Technology

This item has been deliberately left for last, because, in the opinion of the author (who has several engineering degrees, was a project manager at a major space firm, and considers himself first and foremost a technologist), it is of the least importance. While the conventional wisdom is that technology is the show stopper for low-cost routine space transportation and a viable space tourism business (as exemplified by NASA’s ongoing promotion of such technology demonstration programs as X-33, X34, et. al.), a serious analysis of the situation reveals that the current technology level is the least of the problems confronting space tourism entrepreneurs.

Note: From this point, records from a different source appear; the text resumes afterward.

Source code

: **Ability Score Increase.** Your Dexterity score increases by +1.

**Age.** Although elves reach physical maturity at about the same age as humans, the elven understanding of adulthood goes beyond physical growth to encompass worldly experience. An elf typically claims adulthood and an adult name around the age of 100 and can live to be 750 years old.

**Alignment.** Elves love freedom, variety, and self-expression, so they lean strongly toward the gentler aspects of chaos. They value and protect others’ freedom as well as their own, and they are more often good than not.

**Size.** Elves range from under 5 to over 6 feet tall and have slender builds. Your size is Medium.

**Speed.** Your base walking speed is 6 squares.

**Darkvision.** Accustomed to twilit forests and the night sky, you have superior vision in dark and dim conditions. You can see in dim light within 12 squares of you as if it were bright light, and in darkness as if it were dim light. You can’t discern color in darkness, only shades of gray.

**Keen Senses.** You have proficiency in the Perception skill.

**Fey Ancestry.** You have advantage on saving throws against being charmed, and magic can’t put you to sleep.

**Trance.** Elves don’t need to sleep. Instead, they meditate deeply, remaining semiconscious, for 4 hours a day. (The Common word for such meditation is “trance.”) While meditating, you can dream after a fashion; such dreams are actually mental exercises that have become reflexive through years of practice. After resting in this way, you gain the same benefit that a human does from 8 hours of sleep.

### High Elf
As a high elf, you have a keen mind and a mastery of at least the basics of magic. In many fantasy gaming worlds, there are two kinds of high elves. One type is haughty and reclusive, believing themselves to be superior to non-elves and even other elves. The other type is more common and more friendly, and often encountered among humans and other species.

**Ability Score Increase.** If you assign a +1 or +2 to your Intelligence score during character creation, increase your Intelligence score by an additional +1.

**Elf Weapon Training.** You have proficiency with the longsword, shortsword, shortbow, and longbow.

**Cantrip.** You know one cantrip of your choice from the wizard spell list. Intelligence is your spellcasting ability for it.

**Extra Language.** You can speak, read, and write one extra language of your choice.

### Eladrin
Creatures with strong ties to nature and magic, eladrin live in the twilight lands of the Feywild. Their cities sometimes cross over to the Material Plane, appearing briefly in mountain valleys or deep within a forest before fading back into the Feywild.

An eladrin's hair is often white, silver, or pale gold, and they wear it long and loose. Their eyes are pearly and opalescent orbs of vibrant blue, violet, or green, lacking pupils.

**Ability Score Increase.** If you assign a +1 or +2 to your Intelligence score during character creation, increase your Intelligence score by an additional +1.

Accordingly, specific technologies needed to reduce the costs will not be addressed here, except to note that all of them have second or third order effects on cost, relative to the much more fundamental driver of economies of scale. Even a poorly-designed, low-technology vehicle, if flown at high enough rates, will be less costly to operate than any space transportation system operating today. Conversely, the best-designed space transportation system will still have astronomical costs if only flown a few times a year, e.g., (not to imply that its design couldn’t have been improved) the Space Shuttle.

There are many ways of building high-flight-rate vehicles, and many technical solutions to solving the design requirements, but the most difficult problem remains not in design and implementation, but in raising needed investment funds. It is hoped that this paper, and similar ones, will help in reducing this more fundamental barrier.